:: WHAT TO WORK ON ::
Images do not belong in the copy. Retype the entries exactly.

:: INPUT MATERIAL ::
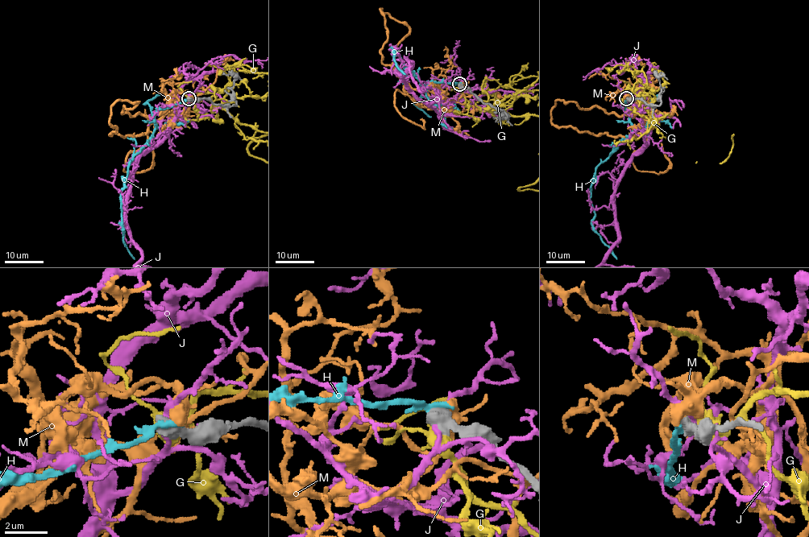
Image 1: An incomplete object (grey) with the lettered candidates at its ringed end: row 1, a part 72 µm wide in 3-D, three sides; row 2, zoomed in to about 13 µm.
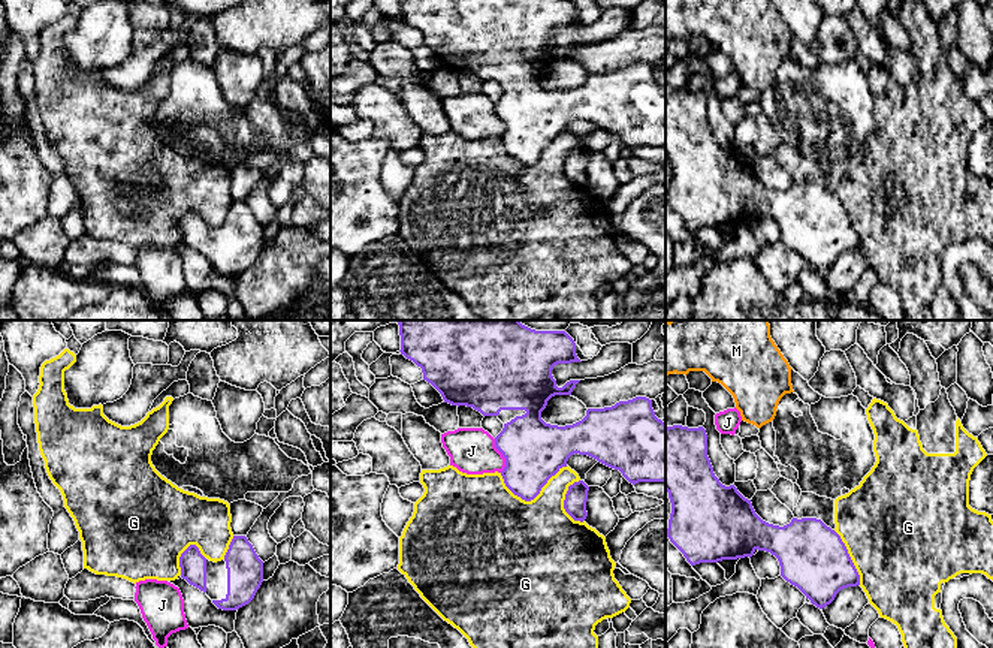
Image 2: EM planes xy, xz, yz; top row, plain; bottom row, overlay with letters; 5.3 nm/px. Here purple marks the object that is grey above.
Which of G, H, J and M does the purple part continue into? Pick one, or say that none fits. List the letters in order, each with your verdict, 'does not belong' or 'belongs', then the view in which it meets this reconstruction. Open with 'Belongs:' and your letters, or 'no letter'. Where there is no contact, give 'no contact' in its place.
Belongs: H
G: does not belong; meets purple in xz
H: belongs; no contact
J: does not belong; meets purple in xz
M: does not belong; no contact

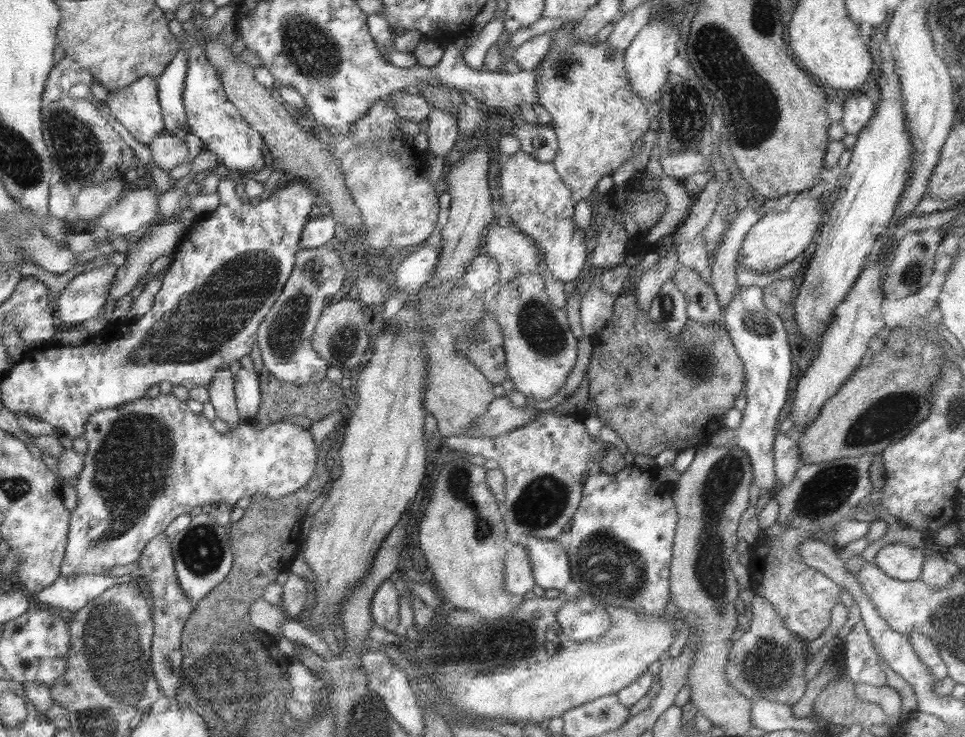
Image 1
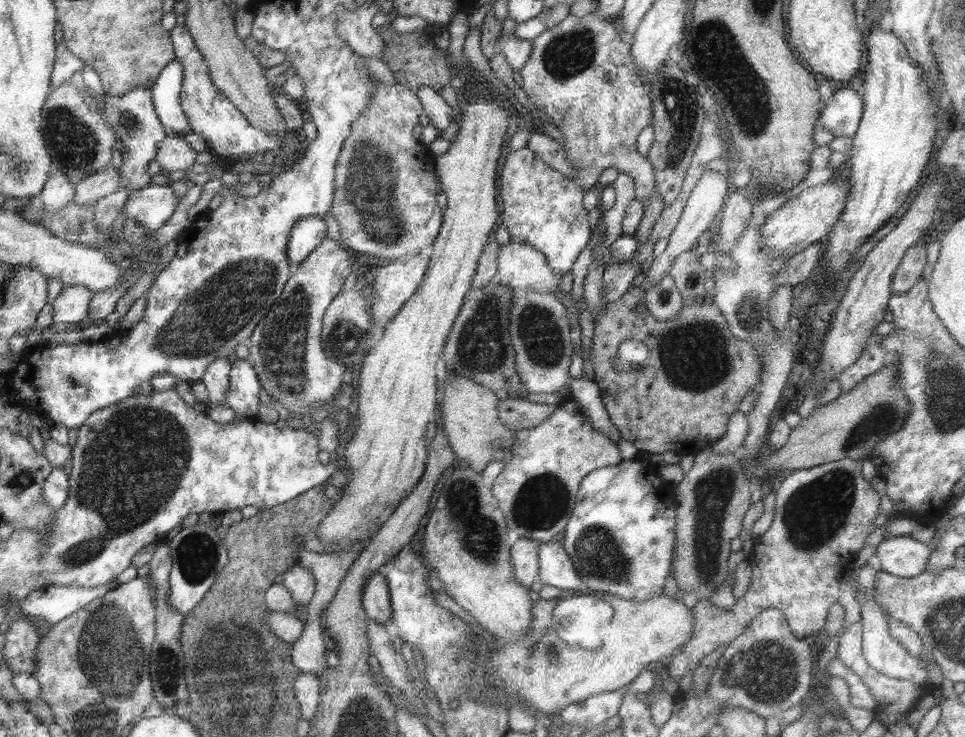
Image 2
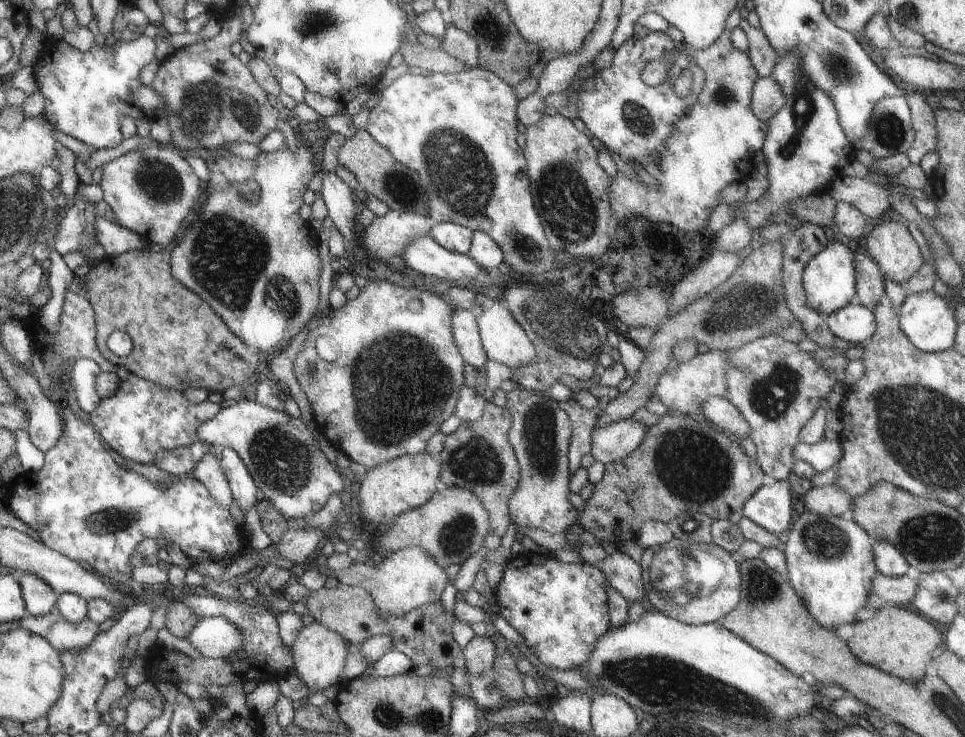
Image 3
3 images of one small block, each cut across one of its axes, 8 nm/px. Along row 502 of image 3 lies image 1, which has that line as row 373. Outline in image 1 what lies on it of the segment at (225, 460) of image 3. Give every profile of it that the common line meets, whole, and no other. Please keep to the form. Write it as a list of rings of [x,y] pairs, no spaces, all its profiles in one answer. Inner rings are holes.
[[[239,370],[235,374],[235,406],[239,416],[247,422],[259,412],[261,404],[261,390],[259,390],[259,378],[253,370]]]

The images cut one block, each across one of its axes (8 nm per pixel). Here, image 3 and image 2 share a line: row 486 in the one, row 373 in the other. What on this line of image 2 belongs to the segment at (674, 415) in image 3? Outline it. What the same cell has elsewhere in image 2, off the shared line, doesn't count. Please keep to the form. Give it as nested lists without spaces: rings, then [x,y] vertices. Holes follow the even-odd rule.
[[[631,286],[621,298],[609,302],[603,312],[595,314],[589,358],[595,370],[593,382],[621,438],[653,456],[675,452],[683,458],[685,454],[695,454],[713,446],[725,436],[727,418],[737,412],[743,396],[749,394],[761,378],[759,348],[751,340],[737,340],[711,300],[703,300],[693,308],[681,306],[677,318],[657,322],[645,308],[643,288],[637,286]]]

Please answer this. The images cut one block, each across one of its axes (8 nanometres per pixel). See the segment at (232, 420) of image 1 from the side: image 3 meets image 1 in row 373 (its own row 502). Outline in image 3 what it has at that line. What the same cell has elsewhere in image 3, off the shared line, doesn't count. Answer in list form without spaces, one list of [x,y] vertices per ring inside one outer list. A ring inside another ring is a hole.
[[[207,452],[189,474],[207,488],[209,496],[213,496],[213,500],[215,500],[219,506],[229,506],[229,504],[231,504],[233,494],[231,494],[227,476],[225,476],[223,470],[221,470],[219,458],[215,458],[213,454]]]

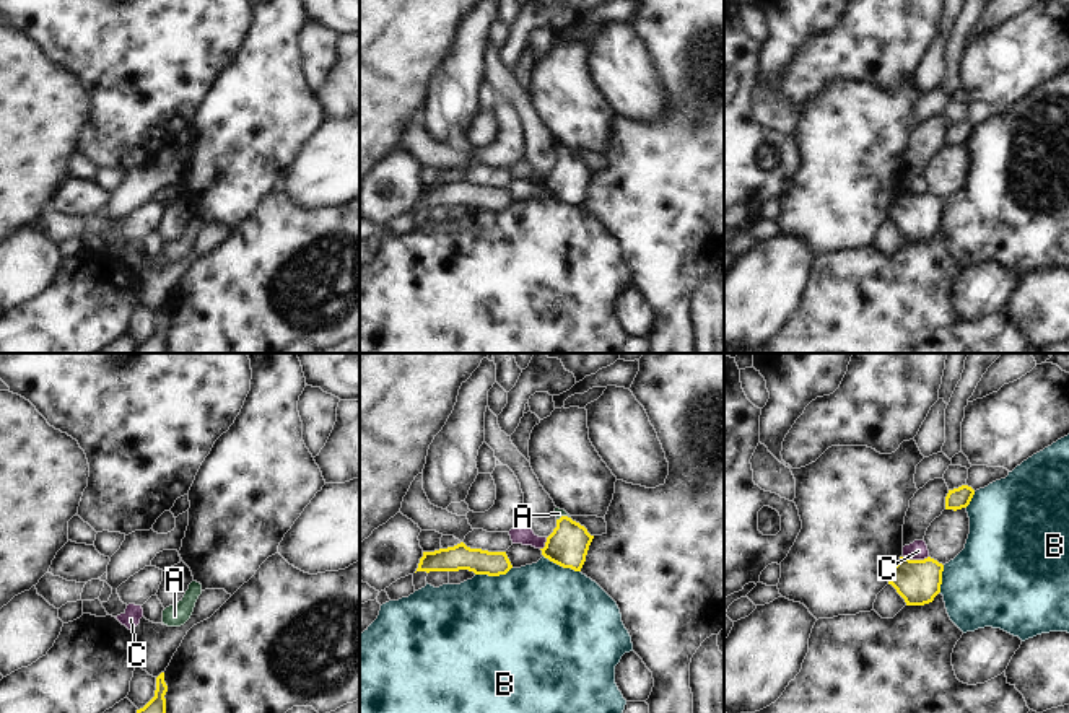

:: COMPLETED EXERCISE ::
Image 1: An incomplete object (grey) with the lettered candidates at its ringed end: row 1, a part 72 µm wide in 3-D, three sides; row 2, zoomed in to about 13 µm.
Image 2: EM planes xy, xz, yz; top row, plain; bottom row, overlay with letters; 5.3 nm/px. Here purple marks the object that is grey above.
Which of G, H, J and M does the purple part continue into? Pick one, or say that none fits. List the letters in order, each with your verdict, 'does not belong' or 'belongs', then the view in which it meets this reconstruction. Open with 'Belongs:' and your letters, or 'no letter'. Where there is no contact, give 'no contact' in its place.
Belongs: H
G: does not belong; meets purple in xz
H: belongs; no contact
J: does not belong; meets purple in xz
M: does not belong; no contact

Image 1
Image 2
Image 3
3 images of one small block, each cut across one of its axes, 8 nm/px. Along row 502 of image 3 lies image 1, which has that line as row 373. Outline in image 1 what lies on it of the segment at (225, 460) of image 3. Give every profile of it that the common line meets, whole, and no other. Please keep to the form. Write it as a list of rings of [x,y] pairs, no spaces, all its profiles in one answer. Inner rings are holes.
[[[239,370],[235,374],[235,406],[239,416],[247,422],[259,412],[261,404],[261,390],[259,390],[259,378],[253,370]]]

The images cut one block, each across one of its axes (8 nm per pixel). Here, image 3 and image 2 share a line: row 486 in the one, row 373 in the other. What on this line of image 2 belongs to the segment at (674, 415) in image 3? Outline it. What the same cell has elsewhere in image 2, off the shared line, doesn't count. Please keep to the form. Give it as nested lists without spaces: rings, then [x,y] vertices. Holes follow the even-odd rule.
[[[631,286],[621,298],[609,302],[603,312],[595,314],[589,358],[595,370],[593,382],[621,438],[653,456],[675,452],[683,458],[685,454],[695,454],[713,446],[725,436],[727,418],[737,412],[743,396],[749,394],[761,378],[759,348],[751,340],[737,340],[711,300],[703,300],[693,308],[681,306],[677,318],[657,322],[645,308],[643,288],[637,286]]]

Please answer this. The images cut one block, each across one of its axes (8 nanometres per pixel). See the segment at (232, 420) of image 1 from the side: image 3 meets image 1 in row 373 (its own row 502). Outline in image 3 what it has at that line. What the same cell has elsewhere in image 3, off the shared line, doesn't count. Answer in list form without spaces, one list of [x,y] vertices per ring inside one outer list. A ring inside another ring is a hole.
[[[207,452],[189,474],[207,488],[209,496],[213,496],[213,500],[215,500],[219,506],[229,506],[229,504],[231,504],[233,494],[231,494],[227,476],[225,476],[223,470],[221,470],[219,458],[215,458],[213,454]]]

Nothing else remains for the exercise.